David Lowe is confident he can save his business. (Photo: Lowe Wines)

Mudgee winemaker David Lowe is confident he can save his business, despite his business partner calling in the receivers. Lowe was facing the loss of the farming property ‘Tinja’ near Mudgee that his family have owned for six generations, since the 1830s, as well as his vineyard, winery and wine business that he has developed over the last 30 years, Lowe Wine, and the restaurant The Zin House that his wife Kim Currie has developed into one of the region’s most admired. Currie wrote a harrowing Facebook post on April 4, detailing the couple’s woes.

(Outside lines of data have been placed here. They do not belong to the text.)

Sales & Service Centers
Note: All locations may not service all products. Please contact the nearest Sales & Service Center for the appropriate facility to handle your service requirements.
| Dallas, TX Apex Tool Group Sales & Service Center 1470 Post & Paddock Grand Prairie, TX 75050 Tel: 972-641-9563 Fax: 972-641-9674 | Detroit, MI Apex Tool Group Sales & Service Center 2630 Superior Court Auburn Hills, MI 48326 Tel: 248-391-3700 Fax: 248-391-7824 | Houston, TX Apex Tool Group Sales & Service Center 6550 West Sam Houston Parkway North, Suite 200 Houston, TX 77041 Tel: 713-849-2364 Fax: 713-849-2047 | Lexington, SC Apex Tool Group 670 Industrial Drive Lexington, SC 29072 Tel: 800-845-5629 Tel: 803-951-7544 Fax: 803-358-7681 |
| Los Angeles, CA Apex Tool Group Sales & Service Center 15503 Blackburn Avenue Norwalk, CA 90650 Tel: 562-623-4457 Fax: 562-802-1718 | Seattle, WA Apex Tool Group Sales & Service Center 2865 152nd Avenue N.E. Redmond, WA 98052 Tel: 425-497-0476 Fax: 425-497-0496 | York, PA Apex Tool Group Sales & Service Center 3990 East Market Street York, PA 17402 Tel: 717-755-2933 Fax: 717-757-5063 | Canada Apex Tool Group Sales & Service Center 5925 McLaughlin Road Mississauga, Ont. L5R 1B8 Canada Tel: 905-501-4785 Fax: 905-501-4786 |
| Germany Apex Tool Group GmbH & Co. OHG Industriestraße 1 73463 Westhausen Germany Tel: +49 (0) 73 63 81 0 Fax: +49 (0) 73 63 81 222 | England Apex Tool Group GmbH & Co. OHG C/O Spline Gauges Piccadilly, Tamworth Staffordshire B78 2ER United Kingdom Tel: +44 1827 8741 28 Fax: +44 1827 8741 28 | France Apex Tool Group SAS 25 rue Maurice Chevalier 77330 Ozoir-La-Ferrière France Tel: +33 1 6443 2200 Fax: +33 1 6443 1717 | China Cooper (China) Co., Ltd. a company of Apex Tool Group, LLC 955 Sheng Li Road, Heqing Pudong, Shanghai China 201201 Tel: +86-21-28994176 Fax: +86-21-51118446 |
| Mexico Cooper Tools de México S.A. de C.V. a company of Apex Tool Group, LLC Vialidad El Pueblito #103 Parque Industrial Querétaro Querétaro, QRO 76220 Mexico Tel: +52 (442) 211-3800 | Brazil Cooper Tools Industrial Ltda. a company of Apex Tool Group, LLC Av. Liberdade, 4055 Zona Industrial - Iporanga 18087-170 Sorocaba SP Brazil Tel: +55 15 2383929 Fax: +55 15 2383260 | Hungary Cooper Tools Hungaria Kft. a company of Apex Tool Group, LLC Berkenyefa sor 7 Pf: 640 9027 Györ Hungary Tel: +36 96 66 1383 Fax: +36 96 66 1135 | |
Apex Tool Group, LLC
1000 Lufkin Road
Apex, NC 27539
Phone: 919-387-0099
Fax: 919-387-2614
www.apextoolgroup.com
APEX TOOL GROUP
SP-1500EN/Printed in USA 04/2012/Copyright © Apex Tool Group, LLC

Lowe was facing the loss of the farming property ‘Tinja’ near Mudgee that his family have owned for six generations.A flood of support rolled in from friends, industry associates and supporters, especially the Mudgee community which could not bear the thought of a Mudgee wine industry without David Lowe. Lowe is not only a winemaker of note but a community-minded man who has given generously of his time to the wine industry and community organisations.

Currie is well-known as a restaurateur in Orange and Mudgee and The Zin House (named after Lowe’s flagship zinfandel wine) is one of the best-regarded restaurants in country NSW. Before long there were pledges of money, and Currie was quoted in The Sydney Morning Herald Good Food on April 10 saying that by selling some land and with help, the required AUD $2.5 million was down to AUD $1.5 million.

Lowe told me later that day that he was by then ‘certain’ they would achieve their aim of saving the business.

“I started the week without much hope, and then day by day I was becoming more confident; now I’m certain we will be able to stay on,” he told me.

As part of the plan to raise the remainder, a crowdfunding effort has been launched, with a target of AUD $500,000.

Currie’s post said the relationship with an unnamed investor had ‘soured’, and following drawn-out negotiations, including mediation,

“yesterday the partner was issued a Section 11 allowing him to resume the land, and today he has put the receivers into the winery ‘to protect his interests’.”

She said, “Several million dollars of assets will have been picked up for half their worth.”

Lowe admitted to me that he was not entirely blameless, and had been foolish to sign his name to certain papers. He also said both the restaurant and winery were strongly viable businesses.